Tsuda Yo, Oguri Takuya, Sakurai Keita, Kajiguchi Tomohiro, Kato Hideki, Yuasa Hiroyuki
Department of Neurology, Tosei General Hospital.
Department of Diagnostic Radiology, Tokyo Metropolitan Geriatric Hospital.
Rinsho Shinkeigaku. 2017 Sep 30;57(9):504-508. doi: 10.5692/clinicalneurol.cn-001027. Epub 2017 Aug 11.
A 71-year-old man was admitted to our hospital because of abnormal behavior and generalized convulsion. Brain MRI revealed no abnormalities upon admission. Levels of serum lactate dehydrogenase and soluble interleukin-2 receptors were significantly elevated, whereas the initial bone marrow puncture and random skin biopsy findings were non-malignant. On the tenth day of admission, brain MRI revealed dot and strip-shaped low signal intensity lesions on susceptibility-weighted images (SWI) disseminated mainly within the cerebral cortex. Administration of high dose methyl-prednisolone improved neither his condition nor these MRI findings. Ground-glass opacities within the bilateral lungs later emerged on the chest CT. The results of a transbronchial lung biopsy and second bone marrow puncture were consistent with a diagnosis of intravascular large B-cell lymphoma (IVLBCL). Despite the lack of histopathological confirmation, the low signal intensities on brain SWI in this case were also considered IVLBCL lesions, reflective of micro-hemorrhagic changes.

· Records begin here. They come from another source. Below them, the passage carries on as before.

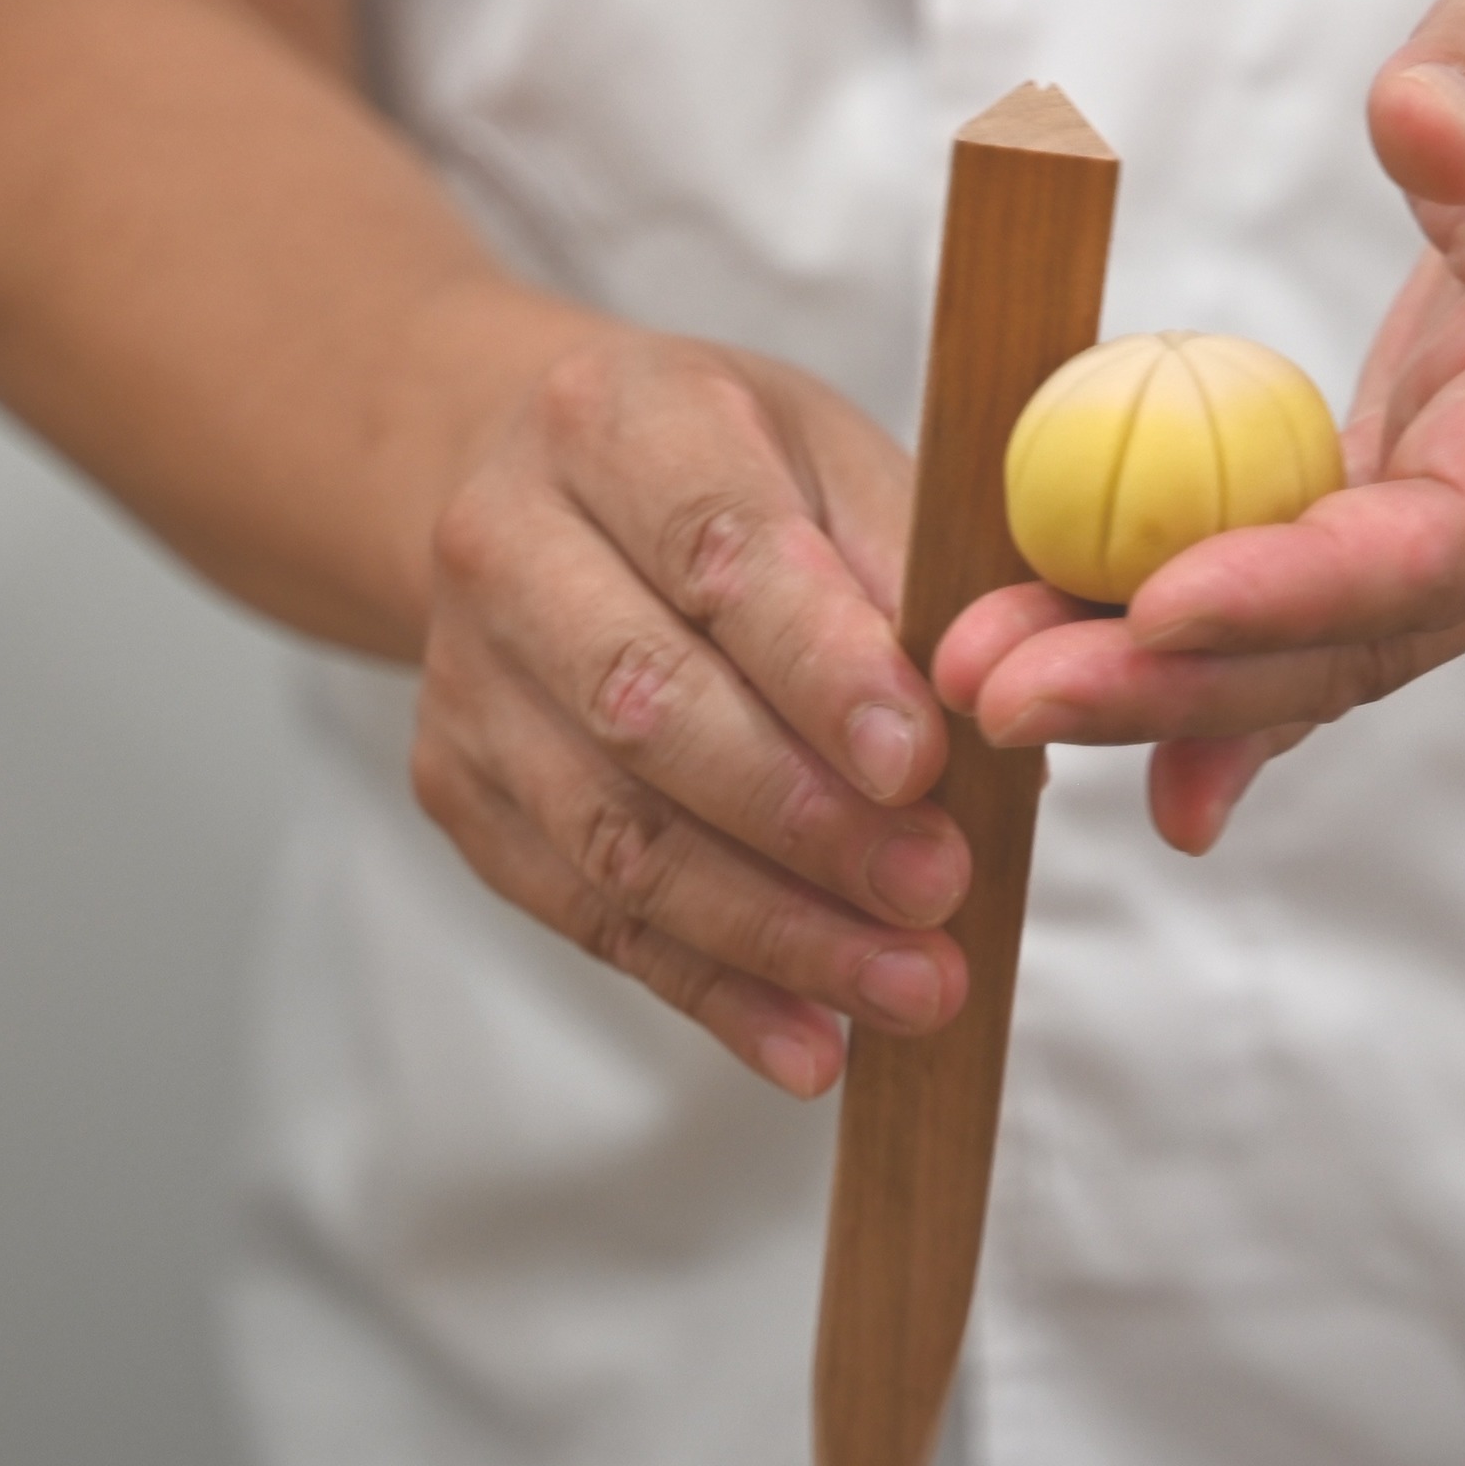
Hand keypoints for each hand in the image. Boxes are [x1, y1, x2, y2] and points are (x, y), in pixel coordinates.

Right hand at [409, 326, 980, 1096]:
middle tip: (938, 895)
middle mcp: (508, 544)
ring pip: (615, 832)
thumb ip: (917, 560)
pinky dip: (707, 988)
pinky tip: (810, 1042)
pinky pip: (586, 910)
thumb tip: (1005, 690)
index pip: (718, 552)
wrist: (528, 481)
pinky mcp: (459, 788)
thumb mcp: (831, 453)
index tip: (923, 763)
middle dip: (807, 821)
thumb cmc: (723, 468)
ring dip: (772, 932)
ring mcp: (467, 677)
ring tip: (910, 990)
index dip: (822, 668)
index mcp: (615, 423)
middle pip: (648, 706)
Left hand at [936, 0, 1464, 849]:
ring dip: (1164, 693)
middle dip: (1181, 678)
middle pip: (1367, 632)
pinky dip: (1221, 697)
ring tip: (989, 688)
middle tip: (1000, 687)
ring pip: (1335, 652)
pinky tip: (1115, 746)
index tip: (1156, 599)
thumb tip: (1420, 132)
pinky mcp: (1435, 533)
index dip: (1305, 580)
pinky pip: (1327, 631)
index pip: (1451, 526)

一名71岁男性因行为异常和全身性惊厥入院。入院时脑部MRI未发现异常。血清乳酸脱氢酶和可溶性白细胞介素-2受体水平显著升高,而最初的骨髓穿刺和随机皮肤活检结果为非恶性。入院第10天,脑部MRI在磁敏感加权成像(SWI)上显示点状和条状低信号强度病变,主要分布在大脑皮层内。给予大剂量甲基强的松龙既未改善他的病情,也未改善这些MRI表现。胸部CT后来显示双侧肺部出现磨玻璃样混浊。经支气管肺活检和第二次骨髓穿刺结果与血管内大B细胞淋巴瘤(IVLBCL)的诊断一致。尽管缺乏组织病理学证实,但该病例脑部SWI上的低信号强度也被认为是IVLBCL病变,反映了微出血变化。